Parlare bène. Appunti di dizione di un attore
- Autore: Dario Iubatti
- Genere: Arte, Teatro e Spettacolo
- Categoria: Saggistica
- Casa editrice: Graphe.it edizioni
- Anno di pubblicazione: 2024
La dizione, per quasi tutti, è indispensabile per un attore. Mentre noi altri parliamo, convinti di essere sempre comprensibili. Ma in un dormitorio per studenti universitari ci metti un attimo a capire se lo studente è calabrese o abruzzese.

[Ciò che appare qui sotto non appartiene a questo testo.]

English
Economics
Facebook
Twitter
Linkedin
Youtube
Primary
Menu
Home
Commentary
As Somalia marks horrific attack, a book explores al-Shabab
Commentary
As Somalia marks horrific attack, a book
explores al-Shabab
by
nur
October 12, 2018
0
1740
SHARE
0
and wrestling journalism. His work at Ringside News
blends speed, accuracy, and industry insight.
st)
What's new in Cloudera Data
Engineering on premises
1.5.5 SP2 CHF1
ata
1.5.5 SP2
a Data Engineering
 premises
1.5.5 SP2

A volte sembra un gioco; in realtà sapere la dizione e usarla renderà il vostro esame universitario più chiaro e apprezzato. Stiamo esaminando il libro Parlare bène. Appunti di dizione di un attore scritto da Dario Iubatti (Graphe.it edizioni, 2024, prefazione di Luca Mannocci).

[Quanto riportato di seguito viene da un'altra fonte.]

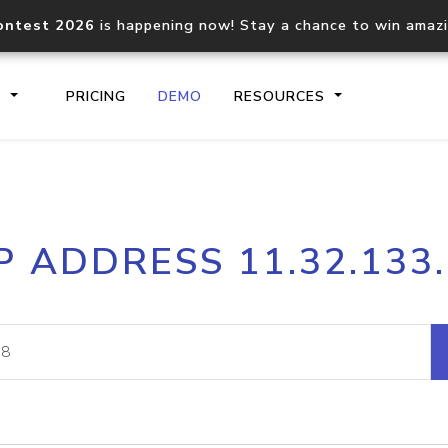
ontest 2026
is happening now! Stay a chance to win amaz
S
PRICING
DEMO
RESOURCES
IP2Location.io API
IP2Locati
P ADDRESS 11.32.133
Core IP geolocation API
Process mu
documentation
request
Domain WHOIS API
Hosted D
Comprehensive WHOIS data
Retrieve 
lookup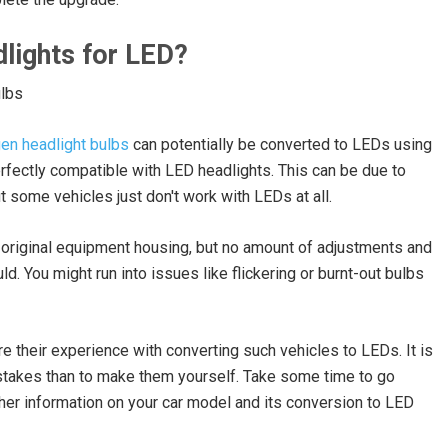
lights for LED?
en headlight bulbs
can potentially be converted to LEDs using
erfectly compatible with LED headlights. This can be due to
t some vehicles just don't work with LEDs at all.
 original equipment housing, but no amount of adjustments and
. You might run into issues like flickering or burnt-out bulbs
re their experience with converting such vehicles to LEDs. It is
stakes than to make them yourself. Take some time to go
er information on your car model and its conversion to LED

Per non parlare delle professioni che ruotano intorno alle Relazioni pubbliche.
La dizione è una materia in continua evoluzione, non è statica; pensiamo anche alle parole straniere che sono diventate di uso comune in Italia, soprattutto tratte dalla lingua inglese. Quindi chi trova noiosa la dizione, non potrà fare l’attore, ma nemmeno l’impiegato quadro alla Farnesina.
Certo è che soprattutto a teatro la dizione è indispensabile, non solo per farsi capire, ma perché l’uso delle parole colora un tono, dà intensità a una scena. La nascita dell’italiano non è stata la stessa in tutto lo stivale.

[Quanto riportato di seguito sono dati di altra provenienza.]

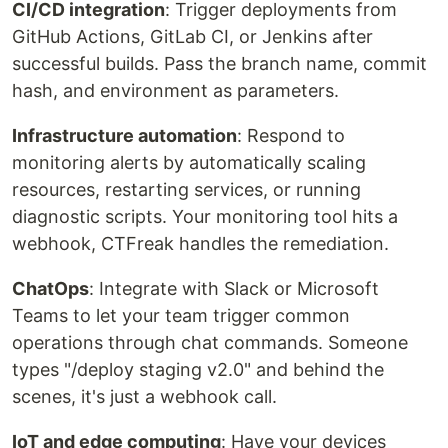
CI/CD integration
: Trigger deployments from
GitHub Actions, GitLab CI, or Jenkins after
successful builds. Pass the branch name, commit
hash, and environment as parameters.
Infrastructure automation
: Respond to
monitoring alerts by automatically scaling
resources, restarting services, or running
diagnostic scripts. Your monitoring tool hits a
webhook, CTFreak handles the remediation.
ChatOps
: Integrate with Slack or Microsoft
Teams to let your team trigger common
operations through chat commands. Someone
types "/deploy staging v2.0" and behind the
scenes, it's just a webhook call.
IoT and edge computing
: Have your devices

A tal proposito Iubatti scrive:
In rete si legge di una testimonianza che riporta che già allora (nell’Impero Romano ndr.), nel III secolo, un povero maestro di scuola, forse romano, se la prendesse con i suoi allievi invitandoli a non impiegare le deviazioni del latino parlato o volgare, ma a usare oculus e non oclus (“occhio”), vetulus e non veclus (“vecchio”).
L’autore scrive che il volgare prese il sopravvento con la caduta dell’Impero Romano. Ma soltanto per quanto riguarda la lingua parlata, perché la lingua scritta restava il latino. Fu San Francesco d’Assisi, nel 1224, un umbro, a scrivere il bellissimo Cantico delle Creature. Ma in realtà c’erano già poeti siciliani che scrivevano poesie in volgare alla corte di Federico II di Svevia. Allora perché si nomina sempre la Toscana? Semplice, perché le poesie siciliane e il Cantico di Francesco furono imitate dagli scrittori del Dolce stil novo e poi da Dante per La Divina Commedia. Poi entrarono nella lingua parole francesi e provenzali come “pensiero”, “onta”, “coricare”.
Che poi le contaminazioni avvennero nei secoli soprattutto a causa delle guerre, fino ai giorni nostri dove il linguaggio è zeppo di termini inglesi. Che bisogna pronunciare bene, sapendo che cosa significano. E parlare un inglese fluente in ambito lavorativo, pena doversi accontentare di lavori meno qualificati.
Quindi se una buona dizione fa la differenza anche in ambito lavorativo, per gli attori è obbligatorio avere fatto un corso di dizione. Sapere proprio le basi come il triangolo vocalico, dove le vocali sono sette. La A si dice a bocca aperta, la é chiusa più simile alla i, la è aperta come in bène, la ó chiusa assomiglia alla pronuncia della u, la ò aperta si pronuncia quasi come una a, poi la i e la u. Il libro infine diventa molto tecnico fino ad arrivare a dei brevi racconti finali che sono il compendio delle cose apprese.
Una postilla sul dialetto napoletano che sembra prevalere su altri dialetti e che viene portato in scena. Ma accade per il grande talento di Eduardo De Filippo nei drammi e nelle commedie con Peppino e Titina De Filippo, fino ai film di Massimo Troisi e le canzoni di Pino Daniele. Sembra un mondo a parte, ma non lo è, perché quasi ogni regione italiana ha avuto attori e attrici di eccellenza.